TREX1’s Homodimer Structure Has Evolved for Double-Stranded DNA Degradation

The 3’ → 5’ exonuclease TREX1 functions in vivo to degrade DNA and prevent chronic immune activation through the cGAS-STING pathway. TREX1 has been described as a nonprocessive enzyme with little preference for ss-versus dsDNA, raising questions about its principle in vivo substrate. In addition, there has been minimal data rationalizing TREX1’s obligate homodimer structure. We used a combination of biochemical assays, molecular dynamics simulations, and robust kinetic modeling to determine TREX1’s relative affinities for ss-versus dsDNA substrates, to quantify its processivity, and to interrogate the possibility of inter-protomer communication within the TREX1 homodimer.

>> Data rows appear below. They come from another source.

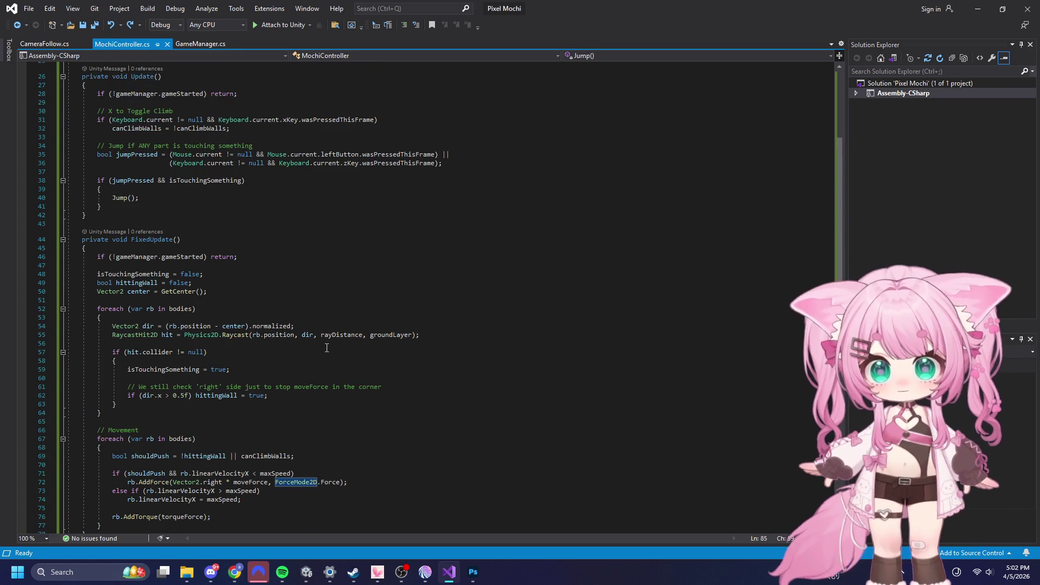
scroll(326, 348, "down", 2)
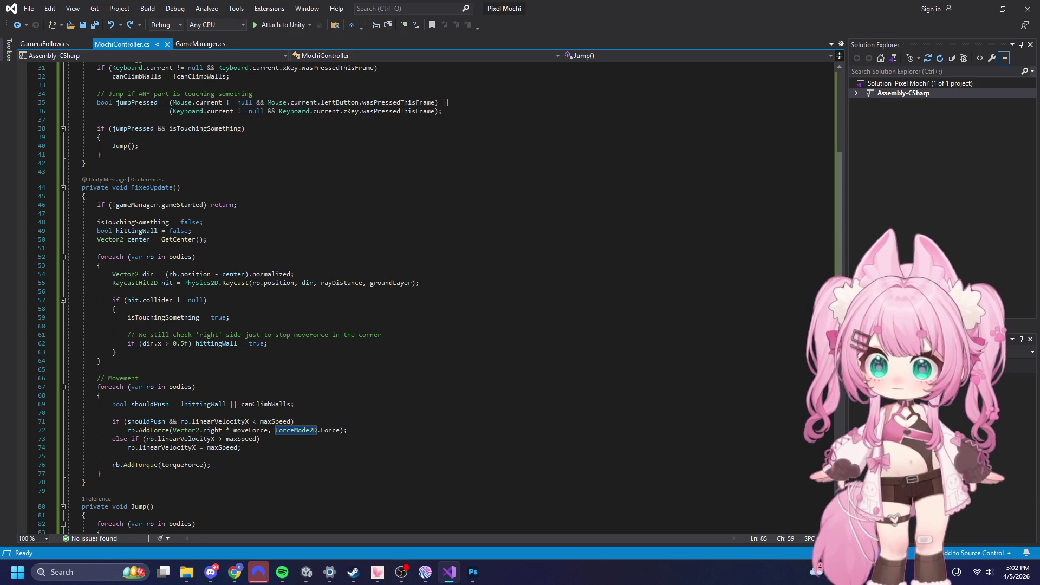
scroll(150, 344, "down", 3)
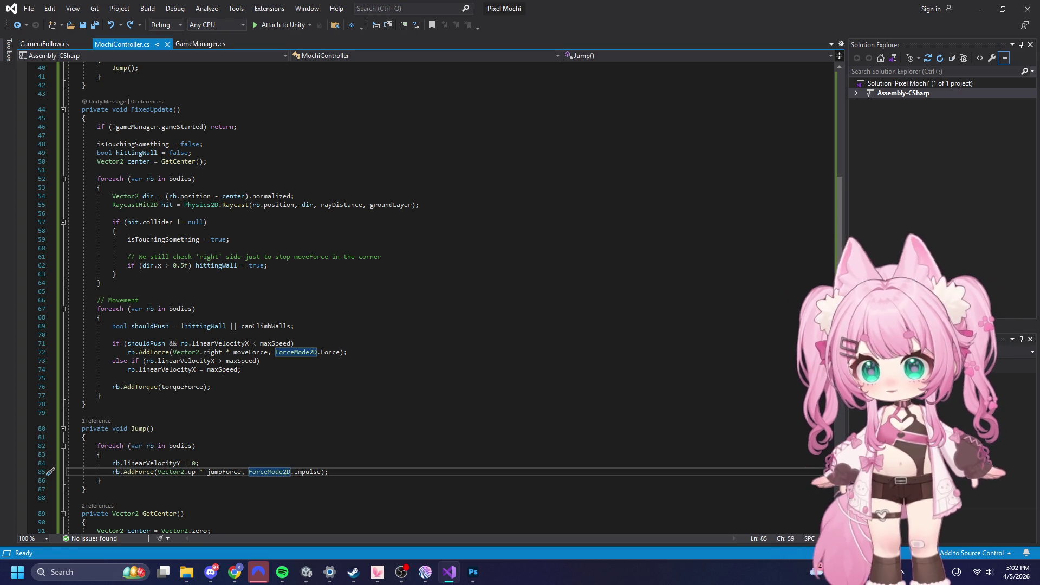
key("alt+Tab")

Our findings indicate that TREX1 is a semi-processive exonuclease with a predicted several orders of magnitude greater affinity for dsDNA than ssDNA. Furthermore, we find extensively correlated dynamics between TREX1’s protomers that involve previously described and unrecognized substrate-adjacent regions of the TREX1 enzyme. We infer that TREX1 has evolved as a semi-processive exonuclease that likely degrades dsDNA in vivo, and we propose that its homodimer structure facilitates a mechanism for efficient binding and catabolism of nicked dsDNA. Overall, these studies identify potentially critical regions of the TREX1 enzyme not previously interrogated and contribute to a still-emerging model of TREX1 exonuclease activity.